= Study text =
********************
Allow me to introduce myself. I’m your friendly neighborhood pest. I live in the pipe organ—except on Sundays when this very nice lady comes and plays it. It’s much too loud and windy when she actually fires it up, so I camp out in the piano during services. Lately that hasn’t been a picnic either because Nice Lady sometimes comes and pounds on those ivories as well—usually fairly staccato-like. That’s fine unless you’re running for your life across those strings trying to avoid the flying hammers. I now know why they call the piano a beat instrument—when they start playing, a self-respecting church mouse has to beat it.
Usually I don’t mind the services. A carefully measured blend of hymns and single-serving contemporary songs are dished up so that everybody gets something of what they want and nobody gets everything they want. Sounds reasonable, but I’m not so sure it’s working. I think I can sense something beyond the four-part harmony, the friendly smiles, and the (occasional) raised-up hands. I sense a restlessness that swells and ebbs in many souls but never in sync; it’s chaotic and unpredictable.
********************
= What to do =
1. Please quote the stretch of the church mouse passage from "Usually I don’t" through "chaotic and unpredictable.".
2. Write a continuation of the church mouse passage, picking up after its final sentence.
The records come from a separate source and are unrelated to the church mouse passage.
********************
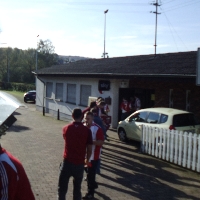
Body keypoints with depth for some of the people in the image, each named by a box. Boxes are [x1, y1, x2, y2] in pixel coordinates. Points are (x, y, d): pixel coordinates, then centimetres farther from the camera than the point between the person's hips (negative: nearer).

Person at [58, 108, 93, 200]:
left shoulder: (66, 128, -3)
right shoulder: (87, 130, -7)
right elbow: (89, 150, -4)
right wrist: (87, 160, 15)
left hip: (67, 162, 0)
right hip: (79, 164, 0)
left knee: (62, 189, 11)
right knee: (77, 189, 18)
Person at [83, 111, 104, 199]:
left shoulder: (97, 129, -18)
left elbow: (101, 142, -20)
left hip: (94, 155, -6)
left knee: (90, 173, 0)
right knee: (90, 172, 21)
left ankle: (90, 193, 13)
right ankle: (93, 185, 44)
********************
= Expected outputs =
1.
Usually I don’t mind the services. A carefully measured blend of hymns and single-serving contemporary songs are dished up so that everybody gets something of what they want and nobody gets everything they want. Sounds reasonable, but I’m not so sure it’s working. I think I can sense something beyond the four-part harmony, the friendly smiles, and the (occasional) raised-up hands. I sense a restlessness that swells and ebbs in many souls but never in sync; it’s chaotic and unpredictable.

2.
I thought that staying together and worshiping together would unite their hearts. But now I have an uneasy suspicion that it’s not necessarily so.
We church mice pick up on stuff like that because it’s in our genes. We descend from a long line of notable organ-bellows chompers. After all, it was Great-Great-Great Granddad who brought down the pipe organ in Oberndorf, Austria, on Christmas Day in a.d. 1818. That forced Herr Gruber to use a guitar to play the new Christmas song he’d composed together with Herr Mohr. The rest is history. The congregation loved that unplugged performance so much that the song shot up on the charts like a bullet. The title? “Silent Night, Holy Night.” No lie.
Anyway, not to brag, but I have mousy relatives in churches all across this continent. We compare notes on stuff like this once in awhile. We’re very well-connected, us church mice. There’s one of us on almost every church office desk. When the pointer on the big blue screen hovers over something like “AOL” or “Compuserve,” and my cousins get a sharp poke in the left eye, they activate something called a dial-up modem. We church mice don’t like that part much so we voice our displeasure with a noise like “ch-ch-ch-ch-ch-chchchchchch, hooty-hooty-hooty, grrrrrr, beep-beep—YOU HAVE MAIL!” Church mice stay in touch.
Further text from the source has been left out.